:: Text shown ::
= Escort Cup =

The Escort Cup or Escort Championships was a national club-based Australian rules football competition that was held between 1979 and 1982.

Club teams from the Victorian Football League (VFL), West Australian Football League (WAFL) and the South Australian National Football League (SANFL) competed in the competition, along with combined sides from Tasmania, New South Wales, Australian Capital Territory and Queensland.

The competition is remembered as having games between teams from different states that wore the same jumper, resulting in one-off alternative or clash strips being worn, a concept that was not necessary in normal league games. The Collingwood and South Fremantle Football Clubs both wore clash strips in their respective games against Swan Districts and the Sydney Swans. They both lost a coin toss to decide who would retain their normal jumper and who would change.

In June 1982, Swan Districts sent a junior team to play Richmond in protest to the date of their semi-final match being changed without consultation. In response, they were banned from competing in the national cup competition for the next two years.
:::
What you need to do —
1. Per the Escort Cup text, what punishment did Swan Districts receive for sending a junior team to play Richmond?
2. Rewrite the Escort Cup text's paragraph beginning "The competition is remembered" as a brief bulleted list that keeps its main facts.
3. Pick up the Escort Cup text after its final sentence and continue it.
:: Supplied material ::
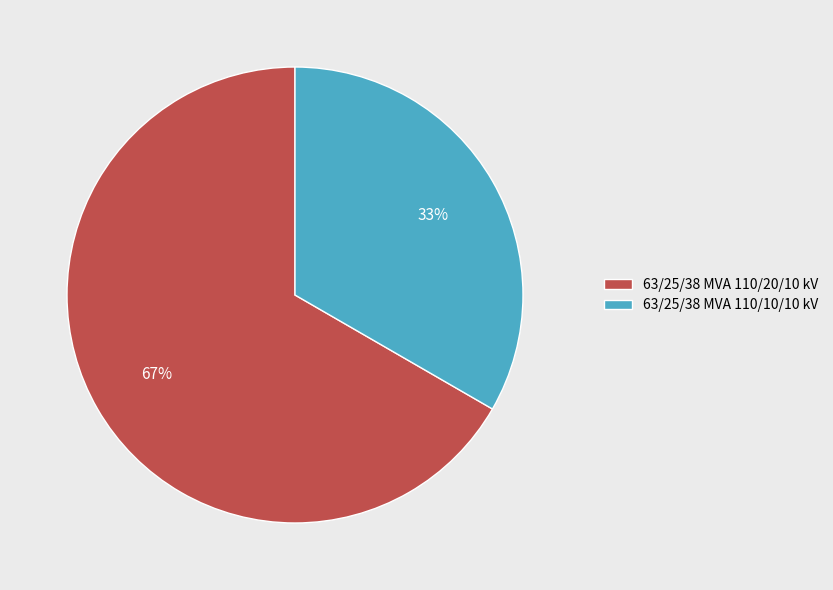

Is 63/25/38 MVA 110/20/10 kV the majority of the pie?

Yes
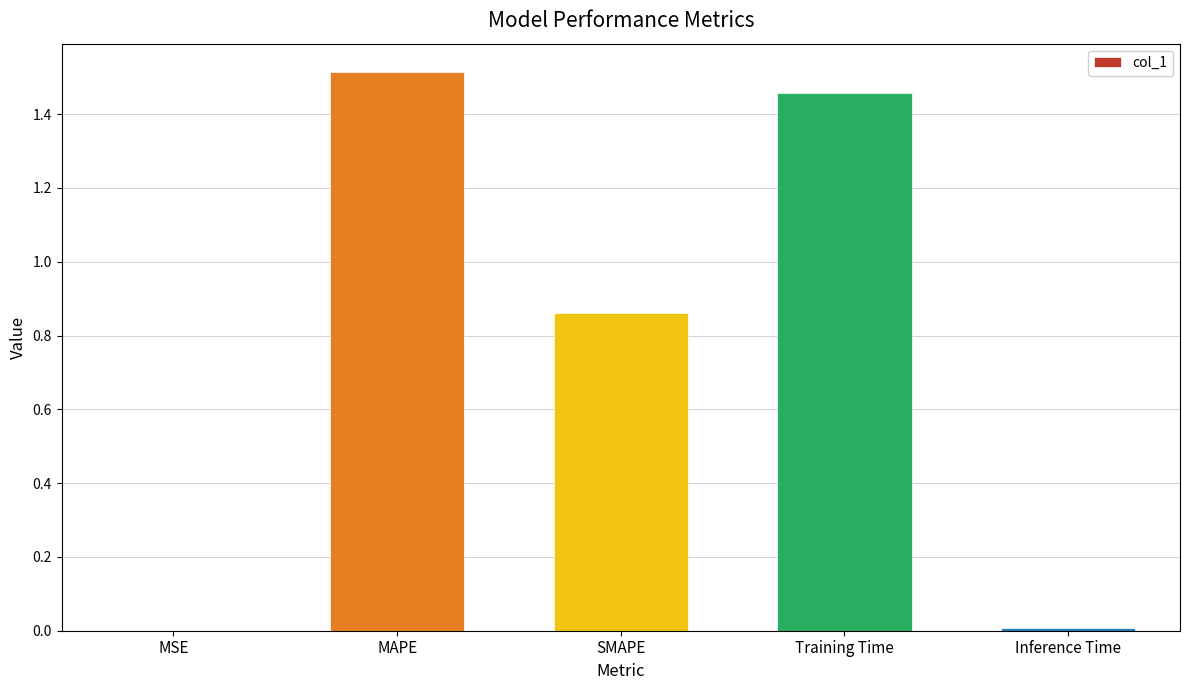

What is the change in value from MAPE to SMAPE?

-0.7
:::
Task responses —
1. They were banned from competing in the national cup competition for the next two years.

2.
- Teams from different states sometimes wore the same jumper, so one-off clash strips were worn, which normal league games never required.
- Collingwood wore a clash strip against Swan Districts, and South Fremantle wore one against the Sydney Swans.
- Each lost a coin toss that decided which side would change jumpers.

3.
==Competing teams==

| Year | Teams | VFL | SANFL | WAFL | State |
|---|---|---|---|---|---|
| 1979 | 23 | All 12 | – | All 8 | Tasmania, N.S.W., A.C.T. |
| 1980 | 34 | All 12 | All 10 | All 8 | Tasmania, N.S.W., A.C.T., Queensland |
| 1981 | 34 | All 12 | All 10 | All 8 | Tasmania, N.S.W., A.C.T., Queensland |
| 1982 | 18 | All 12 | Glenelg, Norwood, Port Adelaide | Claremont, South Fremantle, Swan Districts | – |

==Grand Final results==
Despite teams from all major leagues being involved in the competition, only teams from the Victorian Football League played in the four grand finals.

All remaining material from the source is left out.